[TASK SET]:
**A.** According to the passage on New Katni Junction, on what date was the marshalling yard opened for traffic?
**B.** Condense the paragraph of the passage on New Katni Junction beginning "A small colonial goods yard" into a short bulleted list that retains its principal facts.
**C.** Pick up the passage on New Katni Junction after its final sentence and extend it in the same formal style.

-- START OF EXCERPT PROVIDED --

New Katni Junction railway station (station code:- NKJ) railway station, located on the Katni–Bilaspur line, serves Katni in Madhya Pradesh. Administrative head of New Katni Junction is Area Railway Manager. It is basically a marshaling yard and there are two locomotive sheds, Katni Diesel Shed and New Katni Electric Shed. There are also a box depot which is used for repair work of freight wagons. It is located between two rivers Simraul and Bimraul expanded in about 5 km.

A small colonial goods yard exist at KMZ during the early 1950s. To keep pace with industrial development of the country, setting up of Bhiali & Rourkela Steel Plants and the discovery of huge stock of coal in central coalfields it was becoming necessary that infra structural facilities of quicker transportation should be developed. With this view, in mind, the Railway Board in 1956 decided to go in for construction of a Marshalling Yard in New Katni Junction at an estimated cost of Rs. 90 Lac. A huge Marshalling Yard complex was constructed between river Simraul & Bimraul and the same was opened for traffic in the morning of 19 January 1961.

-- END OF EXCERPT PROVIDED --
-- START OF EXCERPTED RECORDS --

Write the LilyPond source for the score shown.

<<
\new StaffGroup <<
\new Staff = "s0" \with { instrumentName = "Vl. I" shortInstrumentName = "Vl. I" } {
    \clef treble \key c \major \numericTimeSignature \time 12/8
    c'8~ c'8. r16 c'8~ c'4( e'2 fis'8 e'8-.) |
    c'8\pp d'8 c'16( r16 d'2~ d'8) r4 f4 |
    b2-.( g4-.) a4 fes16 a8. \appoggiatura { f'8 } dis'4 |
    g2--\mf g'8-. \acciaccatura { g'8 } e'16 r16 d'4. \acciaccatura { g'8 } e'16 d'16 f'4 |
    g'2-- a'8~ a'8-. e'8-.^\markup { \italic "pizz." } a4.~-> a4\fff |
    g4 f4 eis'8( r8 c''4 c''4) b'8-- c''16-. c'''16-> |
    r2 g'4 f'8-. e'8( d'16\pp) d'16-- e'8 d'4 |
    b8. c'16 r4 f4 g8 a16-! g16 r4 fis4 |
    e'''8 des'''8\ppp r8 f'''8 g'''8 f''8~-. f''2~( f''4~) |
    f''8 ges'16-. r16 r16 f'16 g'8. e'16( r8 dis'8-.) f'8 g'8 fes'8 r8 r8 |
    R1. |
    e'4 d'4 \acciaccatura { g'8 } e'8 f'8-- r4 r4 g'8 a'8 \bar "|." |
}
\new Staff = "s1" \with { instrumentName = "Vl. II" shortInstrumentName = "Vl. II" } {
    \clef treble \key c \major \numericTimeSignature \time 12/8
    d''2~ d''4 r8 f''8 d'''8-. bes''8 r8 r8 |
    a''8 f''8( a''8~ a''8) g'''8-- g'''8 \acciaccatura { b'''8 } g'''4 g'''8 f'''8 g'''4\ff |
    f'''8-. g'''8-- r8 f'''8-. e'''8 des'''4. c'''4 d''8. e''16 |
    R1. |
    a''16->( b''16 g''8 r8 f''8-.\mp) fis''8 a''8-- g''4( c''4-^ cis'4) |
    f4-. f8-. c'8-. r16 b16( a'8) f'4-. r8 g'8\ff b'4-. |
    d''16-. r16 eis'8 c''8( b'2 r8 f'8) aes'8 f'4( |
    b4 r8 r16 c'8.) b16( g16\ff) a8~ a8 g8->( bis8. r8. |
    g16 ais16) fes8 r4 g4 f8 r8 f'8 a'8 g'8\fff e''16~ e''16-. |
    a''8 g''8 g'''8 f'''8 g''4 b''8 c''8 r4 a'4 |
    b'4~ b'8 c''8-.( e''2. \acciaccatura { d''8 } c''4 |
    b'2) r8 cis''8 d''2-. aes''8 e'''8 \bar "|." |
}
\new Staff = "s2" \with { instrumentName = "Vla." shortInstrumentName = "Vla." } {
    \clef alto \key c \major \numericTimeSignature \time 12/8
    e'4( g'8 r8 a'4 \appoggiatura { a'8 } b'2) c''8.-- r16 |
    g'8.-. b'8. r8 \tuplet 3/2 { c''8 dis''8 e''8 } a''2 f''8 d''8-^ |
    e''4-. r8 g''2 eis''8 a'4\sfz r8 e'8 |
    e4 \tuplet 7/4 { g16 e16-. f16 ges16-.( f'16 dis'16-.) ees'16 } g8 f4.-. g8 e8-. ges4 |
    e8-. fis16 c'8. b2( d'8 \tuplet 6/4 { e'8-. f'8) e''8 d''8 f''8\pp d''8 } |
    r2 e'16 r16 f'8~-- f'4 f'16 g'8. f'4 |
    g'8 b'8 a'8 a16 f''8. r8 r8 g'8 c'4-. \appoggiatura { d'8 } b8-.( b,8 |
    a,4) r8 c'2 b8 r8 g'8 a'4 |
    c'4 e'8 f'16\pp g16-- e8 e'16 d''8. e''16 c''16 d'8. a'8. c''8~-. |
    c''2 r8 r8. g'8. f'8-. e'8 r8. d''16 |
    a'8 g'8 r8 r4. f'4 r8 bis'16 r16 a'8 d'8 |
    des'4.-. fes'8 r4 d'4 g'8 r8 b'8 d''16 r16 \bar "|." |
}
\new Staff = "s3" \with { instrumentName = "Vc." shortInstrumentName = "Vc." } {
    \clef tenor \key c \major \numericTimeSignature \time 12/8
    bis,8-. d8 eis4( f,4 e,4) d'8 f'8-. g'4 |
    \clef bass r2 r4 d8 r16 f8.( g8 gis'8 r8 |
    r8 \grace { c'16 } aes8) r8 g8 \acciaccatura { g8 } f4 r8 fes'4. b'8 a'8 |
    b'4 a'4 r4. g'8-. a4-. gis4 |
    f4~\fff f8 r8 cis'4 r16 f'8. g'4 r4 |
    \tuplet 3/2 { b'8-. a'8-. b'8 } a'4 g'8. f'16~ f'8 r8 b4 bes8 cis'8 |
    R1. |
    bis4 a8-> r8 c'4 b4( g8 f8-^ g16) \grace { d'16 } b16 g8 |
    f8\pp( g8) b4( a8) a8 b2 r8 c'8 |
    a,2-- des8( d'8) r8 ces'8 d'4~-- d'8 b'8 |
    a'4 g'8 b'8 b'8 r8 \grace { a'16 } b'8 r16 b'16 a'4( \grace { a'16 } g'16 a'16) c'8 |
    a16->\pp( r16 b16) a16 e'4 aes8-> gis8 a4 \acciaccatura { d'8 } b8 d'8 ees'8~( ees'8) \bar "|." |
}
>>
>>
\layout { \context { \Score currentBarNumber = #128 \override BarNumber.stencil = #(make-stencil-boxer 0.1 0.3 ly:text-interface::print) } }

-- END OF EXCERPTED RECORDS --

[TASK-BY-TASK RESULTS]:
**A.** It was opened on the morning of 19 January 1961.

**B.**
- In the early 1950s, only a small colonial goods yard existed at KMZ.
- Industrial development, the establishment of the Bhiali and Rourkela steel plants, and the discovery of large coal reserves in the central coalfields created a need for faster transportation infrastructure.
- In 1956, the Railway Board decided to build a marshalling yard at New Katni Junction at an estimated cost of Rs. 90 lakh.
- The large marshalling yard complex was built between the Simraul and Bimraul rivers.
- It opened for traffic on the morning of 19 January 1961.

**C.**
Loco sheds
Both the Katni Diesel Loco Shed and the Electric Loco Shed are located at New Katni Junction. The former has WDM-2, WDM-3A, WDM-3D WDG-3A, WDG-4, WDG-4D, WDS-6 and the only WDG-3C "Cheetah" diesel locomotives.  The latter holds 170+ WAG-5,  WAG-7 and WAG-9 electric locomotives and has a large marshalling yard attached to it. The shed has 240 diesel locomotives with 40 AC locomotives and 40 Alco locomotives.

New township
A new township for accommodating more than 5,000 railway employees has been developed at New Katni.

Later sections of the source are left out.